Bryant, who wore Michael Jordan's Bulls jersey to the arena for Game 4, had 25 points in the clincher -- hitting two of his three 3-pointers. Once determined to prove himself as the best all-around player in the league, Bryant's maturity is evident by his playing role of a sidekick to O'Neal in the Finals.
"Over the past year, Kobe's been great for us," said Lakers forward Rick Fox. "Once we got both of those guys on the same page, that's when we started to turn everything around."
And for all anyone wants to criticize Jackson for taking over a Lakers team that was already assembled, he is primarily responsible for the team's turnaround. The Lakers had been swept out of the playoffs for two straight seasons when he took over in 1999. Now they've won three straight titles.
"Phil Jackson brought out the best of us," O'Neal said. "He gave us a plan when we first met him, and he promised us if we stuck to the plan that everything would work out.

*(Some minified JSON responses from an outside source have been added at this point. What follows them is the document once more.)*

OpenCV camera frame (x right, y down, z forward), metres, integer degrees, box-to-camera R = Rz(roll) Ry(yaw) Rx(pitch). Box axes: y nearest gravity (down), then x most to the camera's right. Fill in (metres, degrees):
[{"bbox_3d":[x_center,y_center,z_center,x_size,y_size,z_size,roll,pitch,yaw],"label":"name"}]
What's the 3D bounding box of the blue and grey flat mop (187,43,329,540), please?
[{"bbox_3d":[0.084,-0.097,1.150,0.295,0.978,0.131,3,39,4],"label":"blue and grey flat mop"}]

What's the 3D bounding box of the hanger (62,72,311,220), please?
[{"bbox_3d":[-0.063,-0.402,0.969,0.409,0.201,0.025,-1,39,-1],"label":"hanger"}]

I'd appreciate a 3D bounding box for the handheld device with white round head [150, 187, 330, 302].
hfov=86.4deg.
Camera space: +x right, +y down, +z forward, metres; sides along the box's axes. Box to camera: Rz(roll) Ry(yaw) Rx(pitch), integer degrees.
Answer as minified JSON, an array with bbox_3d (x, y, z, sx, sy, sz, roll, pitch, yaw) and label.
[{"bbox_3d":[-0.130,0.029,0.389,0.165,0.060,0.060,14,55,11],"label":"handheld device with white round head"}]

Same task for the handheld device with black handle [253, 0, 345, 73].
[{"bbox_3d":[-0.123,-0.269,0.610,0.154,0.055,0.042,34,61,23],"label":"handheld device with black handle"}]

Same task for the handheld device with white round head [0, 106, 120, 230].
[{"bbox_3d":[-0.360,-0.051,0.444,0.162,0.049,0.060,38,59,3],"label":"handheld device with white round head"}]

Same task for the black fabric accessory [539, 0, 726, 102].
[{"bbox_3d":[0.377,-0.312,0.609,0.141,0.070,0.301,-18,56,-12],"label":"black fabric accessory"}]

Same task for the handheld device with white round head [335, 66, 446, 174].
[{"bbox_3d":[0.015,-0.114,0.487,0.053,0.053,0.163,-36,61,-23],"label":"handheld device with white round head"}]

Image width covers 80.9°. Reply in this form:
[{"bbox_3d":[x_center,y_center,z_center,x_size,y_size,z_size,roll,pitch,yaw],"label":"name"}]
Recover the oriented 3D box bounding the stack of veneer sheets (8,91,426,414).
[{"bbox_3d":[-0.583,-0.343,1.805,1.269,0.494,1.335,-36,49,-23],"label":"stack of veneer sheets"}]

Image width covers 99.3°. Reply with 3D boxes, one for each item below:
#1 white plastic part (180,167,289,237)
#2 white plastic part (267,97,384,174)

"He's someone I needed in my life," O'Neal added. "I was sort of a great player that didn't have any championships. Ever since I met Phil, now I have three."
And the third came during the seventh four-game sweep in NBA Finals history, and the first since Houston beat Orlando in 1995.
How many more are possible? In a series that was essentially over from Game 1 (and anti-climatic compared to the Sacramento series in the conference finals), Bryant said he has already had discussions with his teammates about repeating next season.
"I know what Shaq is going to do with his toe this summer," Bryant said. "But I talked to all the guys and got everybody on the same page as far as working out.
"(Other teams) are plotting. They're waiting. And we're not going to let our guards down," he added. "They're going to try to take what we have.
"And we're going to be waiting for them."